_Source information_
▬▬▬▬▬▬▬▬▬▬

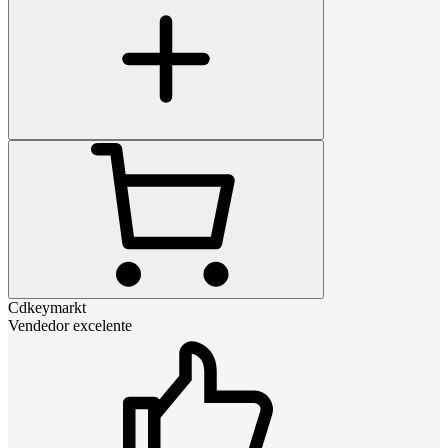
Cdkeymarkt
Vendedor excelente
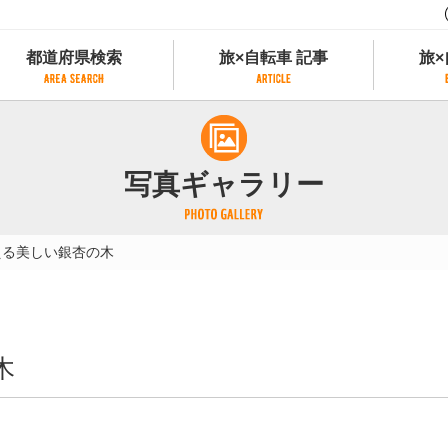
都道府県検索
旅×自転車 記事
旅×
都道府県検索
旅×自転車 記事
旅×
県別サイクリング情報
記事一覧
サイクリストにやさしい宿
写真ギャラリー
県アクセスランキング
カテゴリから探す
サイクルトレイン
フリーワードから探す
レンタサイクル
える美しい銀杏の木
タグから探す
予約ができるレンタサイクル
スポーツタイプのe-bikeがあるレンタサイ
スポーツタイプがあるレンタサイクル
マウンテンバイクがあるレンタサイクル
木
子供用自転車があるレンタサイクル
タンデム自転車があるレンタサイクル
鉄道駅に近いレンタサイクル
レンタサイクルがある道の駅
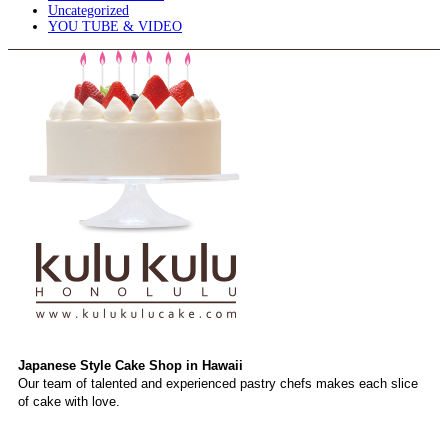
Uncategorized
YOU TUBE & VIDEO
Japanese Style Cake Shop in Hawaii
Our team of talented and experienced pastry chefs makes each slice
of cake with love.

▬▬▬▬▬▬▬▬▬▬

_Instruction_
Could you extract the text read from every one of the items above, reproducing each line unchanged and leaving the pictures out?

_Reply to the task_
Cdkeymarkt
Vendedor excelente
都道府県検索
旅×自転車 記事
旅×
都道府県検索
旅×自転車 記事
旅×
県別サイクリング情報
記事一覧
サイクリストにやさしい宿
写真ギャラリー
県アクセスランキング
カテゴリから探す
サイクルトレイン
フリーワードから探す
レンタサイクル
える美しい銀杏の木
タグから探す
予約ができるレンタサイクル
スポーツタイプのe-bikeがあるレンタサイ
スポーツタイプがあるレンタサイクル
マウンテンバイクがあるレンタサイクル
木
子供用自転車があるレンタサイクル
タンデム自転車があるレンタサイクル
鉄道駅に近いレンタサイクル
レンタサイクルがある道の駅
Uncategorized
YOU TUBE & VIDEO
Japanese Style Cake Shop in Hawaii
Our team of talented and experienced pastry chefs makes each slice
of cake with love.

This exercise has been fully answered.